COL. STOREY: If the Tribunal please, I next offer in evidence Document 3360-PS, Exhibit Number USA-499, the second volume. Before I hand this document to the translator, I should like to exhibit it to Your Honors. It is an original telegram that was sent to the Gestapo office at Nuremberg. It was discovered by the C.I.C., by Lieutenant Stevens, near Hersbruck, Germany; and Your Honors will notice that parts of it have been burned. It was in connection with some documents that had been buried and they were partially burned when they were buried. This is one of the telegrams. It is from the Secret State Police, the State Police station at Nuremberg and Fürth, and it is dated the 12th of February 1944. I quote from the telegram:

“RSHA IV F 1-45/44; the Border Inspector General; urgent, submit immediately.

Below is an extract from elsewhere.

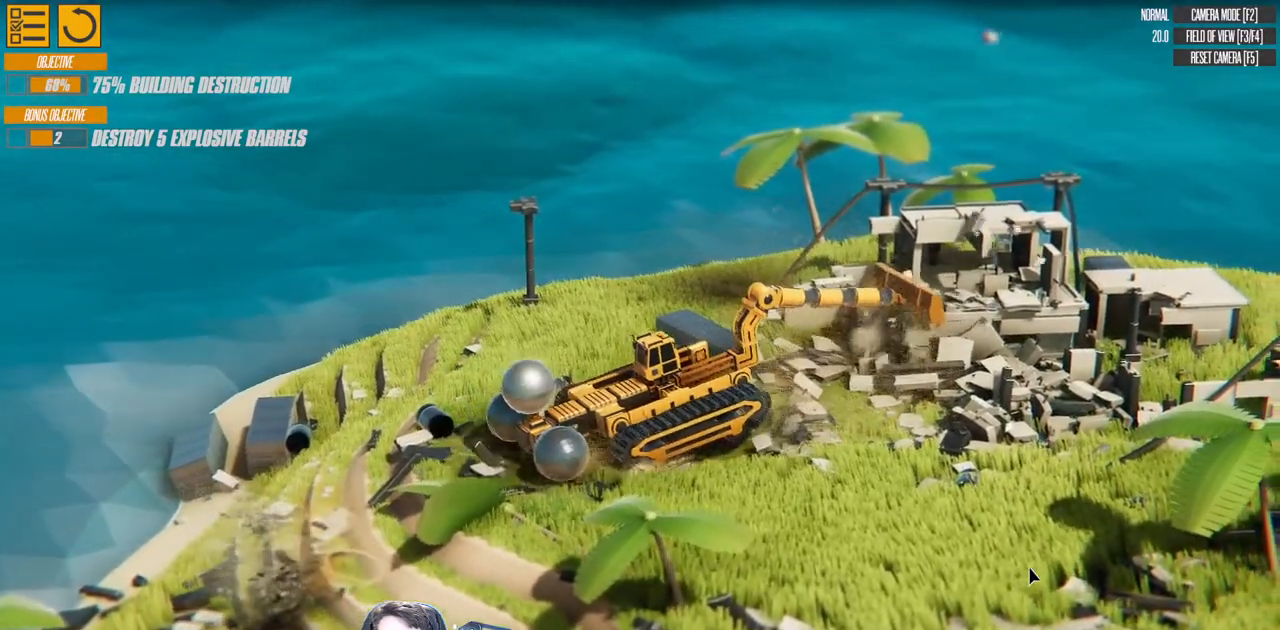
{"keys": ["a", "left", "w"], "events": [[267, "a", "down"], [433, "left", "down"]]}
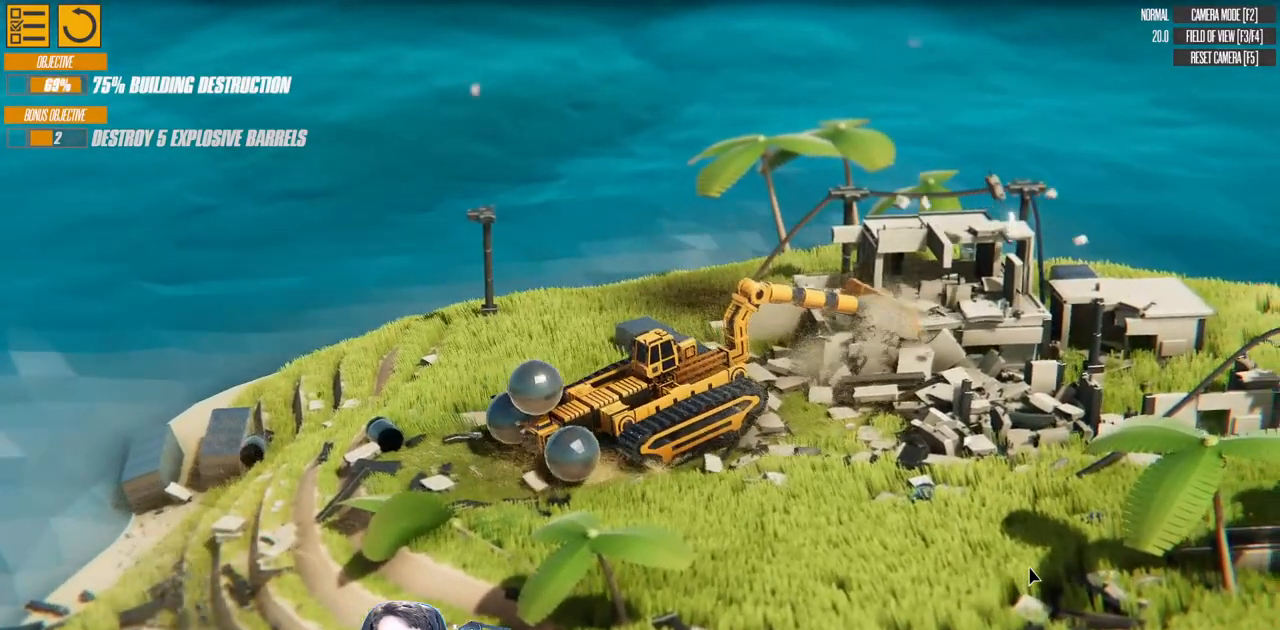
{"keys": ["left", "up", "w"], "events": [[33, "up", "down"], [367, "a", "up"]]}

“Treatment of recaptured escaped Eastern laborers.”—Ostarbeiter.


“On the basis of an order of the RFSS, all recaptured escaped Eastern laborers without exception are, from now on, to be sent to concentration camps. For the purpose of reporting to RFSS, I ask for one single report by teletype to Section IV D (foreign laborers) on 10 March 1944 as to how many of such male or female Eastern laborers were turned over to a concentration camp between today and 10 March 1944.”

By these methods the Gestapo and SD maintained control over forced labor brought into the Reich.

The next subject I go into is that the Gestapo and SD executed captured commandos and paratroopers and protected civilians who lynched Allied fliers.